Mayor Nan Whaley urged people to check on their neighbours, especially those who are housebound. A boil-water advisory was issued after the storms knocked out power to Dayton's pumping stations. Dayton Power & Light said more than 50,000 customers remained without electricity and restoration efforts could take days.
Many roads in the Dayton area were also impassable.
The Indiana town of Pendleton, which is about 56 kilometres northeast of Indianapolis, was also heavily damaged by a twister late Monday. At least 75 homes were damaged in the area, said Madison County Emergency Management spokesperson Todd Harmeson. No serious injuries were reported.
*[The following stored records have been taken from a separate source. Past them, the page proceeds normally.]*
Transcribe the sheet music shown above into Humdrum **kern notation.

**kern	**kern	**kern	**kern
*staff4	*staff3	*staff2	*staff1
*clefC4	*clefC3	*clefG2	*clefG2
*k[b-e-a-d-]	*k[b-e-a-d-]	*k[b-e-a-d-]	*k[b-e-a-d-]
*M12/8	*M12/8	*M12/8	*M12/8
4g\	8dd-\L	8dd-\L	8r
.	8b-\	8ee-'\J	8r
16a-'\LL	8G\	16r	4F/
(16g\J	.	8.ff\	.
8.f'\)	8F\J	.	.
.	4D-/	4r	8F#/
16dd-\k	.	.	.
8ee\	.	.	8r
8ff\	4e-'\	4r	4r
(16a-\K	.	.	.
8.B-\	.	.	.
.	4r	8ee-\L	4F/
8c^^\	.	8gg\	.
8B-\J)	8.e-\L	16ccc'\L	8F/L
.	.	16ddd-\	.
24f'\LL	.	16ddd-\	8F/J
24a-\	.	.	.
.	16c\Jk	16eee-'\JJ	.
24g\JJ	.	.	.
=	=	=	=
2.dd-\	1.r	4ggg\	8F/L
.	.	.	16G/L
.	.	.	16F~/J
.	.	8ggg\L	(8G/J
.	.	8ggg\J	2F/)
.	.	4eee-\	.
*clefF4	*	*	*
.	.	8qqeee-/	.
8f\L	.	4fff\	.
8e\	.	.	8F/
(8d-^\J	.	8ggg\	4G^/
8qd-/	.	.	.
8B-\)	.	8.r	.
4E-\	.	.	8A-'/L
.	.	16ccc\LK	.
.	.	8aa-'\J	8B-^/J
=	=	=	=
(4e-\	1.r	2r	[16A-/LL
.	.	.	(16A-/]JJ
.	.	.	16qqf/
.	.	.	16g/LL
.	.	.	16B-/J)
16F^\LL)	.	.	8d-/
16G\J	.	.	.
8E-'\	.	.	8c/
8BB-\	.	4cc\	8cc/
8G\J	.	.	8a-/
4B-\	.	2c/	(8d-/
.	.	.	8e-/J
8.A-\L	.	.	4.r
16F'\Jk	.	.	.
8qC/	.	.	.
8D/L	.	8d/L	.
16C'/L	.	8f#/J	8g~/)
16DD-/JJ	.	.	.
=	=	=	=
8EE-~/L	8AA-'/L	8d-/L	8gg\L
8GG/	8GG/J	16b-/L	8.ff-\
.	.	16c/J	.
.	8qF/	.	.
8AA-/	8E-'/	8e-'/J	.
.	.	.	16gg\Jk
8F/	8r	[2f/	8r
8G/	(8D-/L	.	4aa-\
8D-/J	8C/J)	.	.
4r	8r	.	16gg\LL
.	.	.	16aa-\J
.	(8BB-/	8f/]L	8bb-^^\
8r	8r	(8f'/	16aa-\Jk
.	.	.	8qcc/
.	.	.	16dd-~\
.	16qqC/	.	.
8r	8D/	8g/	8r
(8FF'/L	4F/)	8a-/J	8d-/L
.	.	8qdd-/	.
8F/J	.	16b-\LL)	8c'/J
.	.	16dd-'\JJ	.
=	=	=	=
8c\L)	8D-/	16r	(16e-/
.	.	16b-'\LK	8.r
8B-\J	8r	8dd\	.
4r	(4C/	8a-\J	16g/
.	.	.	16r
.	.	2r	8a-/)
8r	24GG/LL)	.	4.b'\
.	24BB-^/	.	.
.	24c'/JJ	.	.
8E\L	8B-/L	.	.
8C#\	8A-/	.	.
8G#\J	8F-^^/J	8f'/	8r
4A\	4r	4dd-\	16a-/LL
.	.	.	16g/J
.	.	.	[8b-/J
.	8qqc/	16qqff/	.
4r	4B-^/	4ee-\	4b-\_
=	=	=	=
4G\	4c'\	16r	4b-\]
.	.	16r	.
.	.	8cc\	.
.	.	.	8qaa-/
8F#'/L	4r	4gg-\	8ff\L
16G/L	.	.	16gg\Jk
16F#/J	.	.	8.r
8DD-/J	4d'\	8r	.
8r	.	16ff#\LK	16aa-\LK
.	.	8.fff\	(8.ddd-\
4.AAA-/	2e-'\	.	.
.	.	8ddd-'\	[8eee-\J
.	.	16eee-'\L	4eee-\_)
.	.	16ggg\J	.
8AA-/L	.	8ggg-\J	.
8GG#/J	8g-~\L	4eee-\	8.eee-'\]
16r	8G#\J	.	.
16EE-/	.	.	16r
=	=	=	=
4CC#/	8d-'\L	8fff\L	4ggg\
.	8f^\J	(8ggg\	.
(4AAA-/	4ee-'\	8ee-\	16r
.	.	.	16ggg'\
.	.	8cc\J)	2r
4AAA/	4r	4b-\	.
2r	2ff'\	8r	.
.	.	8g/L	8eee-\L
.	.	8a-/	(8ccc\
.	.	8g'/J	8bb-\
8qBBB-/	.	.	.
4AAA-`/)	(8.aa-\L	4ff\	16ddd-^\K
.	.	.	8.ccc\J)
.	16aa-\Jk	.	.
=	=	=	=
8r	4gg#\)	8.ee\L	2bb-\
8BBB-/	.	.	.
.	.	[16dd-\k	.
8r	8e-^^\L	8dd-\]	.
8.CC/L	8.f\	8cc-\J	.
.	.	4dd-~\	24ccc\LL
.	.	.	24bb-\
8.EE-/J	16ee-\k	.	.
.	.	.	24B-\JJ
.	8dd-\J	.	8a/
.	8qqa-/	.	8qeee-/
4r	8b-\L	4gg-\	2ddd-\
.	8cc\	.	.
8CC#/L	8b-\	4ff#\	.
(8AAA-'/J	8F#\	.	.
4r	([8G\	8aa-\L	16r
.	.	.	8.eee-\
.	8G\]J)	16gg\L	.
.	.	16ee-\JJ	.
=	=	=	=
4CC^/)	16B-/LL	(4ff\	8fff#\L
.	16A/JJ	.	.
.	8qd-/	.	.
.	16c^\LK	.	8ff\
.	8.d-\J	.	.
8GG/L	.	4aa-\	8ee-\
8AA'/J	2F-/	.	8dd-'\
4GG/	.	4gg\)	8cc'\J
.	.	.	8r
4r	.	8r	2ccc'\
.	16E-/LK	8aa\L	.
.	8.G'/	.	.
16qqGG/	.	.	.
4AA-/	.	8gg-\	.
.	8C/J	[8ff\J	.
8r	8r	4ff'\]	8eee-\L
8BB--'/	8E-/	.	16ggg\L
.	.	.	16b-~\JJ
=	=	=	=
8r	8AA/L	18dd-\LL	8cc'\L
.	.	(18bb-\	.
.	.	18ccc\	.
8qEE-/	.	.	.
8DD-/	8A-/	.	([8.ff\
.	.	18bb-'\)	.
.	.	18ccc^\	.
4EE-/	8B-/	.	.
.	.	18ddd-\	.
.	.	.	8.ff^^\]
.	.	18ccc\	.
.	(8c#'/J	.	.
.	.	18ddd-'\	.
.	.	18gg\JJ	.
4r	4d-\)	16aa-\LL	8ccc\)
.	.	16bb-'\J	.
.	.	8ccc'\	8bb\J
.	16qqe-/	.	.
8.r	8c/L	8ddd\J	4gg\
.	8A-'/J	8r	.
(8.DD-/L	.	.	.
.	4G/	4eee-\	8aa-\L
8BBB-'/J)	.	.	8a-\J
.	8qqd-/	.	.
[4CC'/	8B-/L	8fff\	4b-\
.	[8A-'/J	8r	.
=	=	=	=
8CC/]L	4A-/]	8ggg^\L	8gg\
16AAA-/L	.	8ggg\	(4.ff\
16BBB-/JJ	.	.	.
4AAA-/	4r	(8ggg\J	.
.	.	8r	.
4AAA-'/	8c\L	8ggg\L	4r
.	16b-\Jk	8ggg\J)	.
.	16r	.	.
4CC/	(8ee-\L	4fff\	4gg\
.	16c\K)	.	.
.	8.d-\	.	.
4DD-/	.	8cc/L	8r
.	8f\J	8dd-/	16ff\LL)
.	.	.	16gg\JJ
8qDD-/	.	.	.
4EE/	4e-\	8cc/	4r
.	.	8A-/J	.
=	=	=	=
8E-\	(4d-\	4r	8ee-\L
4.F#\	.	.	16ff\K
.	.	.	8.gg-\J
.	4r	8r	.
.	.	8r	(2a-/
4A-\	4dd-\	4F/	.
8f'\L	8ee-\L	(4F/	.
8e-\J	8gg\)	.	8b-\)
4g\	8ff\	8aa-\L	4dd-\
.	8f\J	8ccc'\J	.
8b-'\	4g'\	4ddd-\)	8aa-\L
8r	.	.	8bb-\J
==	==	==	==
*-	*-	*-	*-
Residents were being urged to stay in their homes Tuesday morning because of downed trees, wires and utility poles.
"People are getting antsy. I know they want to get outdoors, and I know they want to see what's going on in the neighbourhood," Harmeson said, "but we still have power lines down. We still have hazards out there."
Outbreaks of 50 or more tornadoes are not uncommon in the United States. It's happened 63 times in the country's history, with three instances of more than 100 twisters, Marsh said. But Monday's swarm was unusual because it happened over a particularly wide geographic area and came amid an especially active stretch, he said.
As for why it's happening, Marsh said high pressure over the southeastern U.S. and an unusually cold trough over the Rockies are forcing warm, moist air into the central U.S., triggering repeated severe thunderstorms and tornadoes. And neither system is showing signs of moving, he said.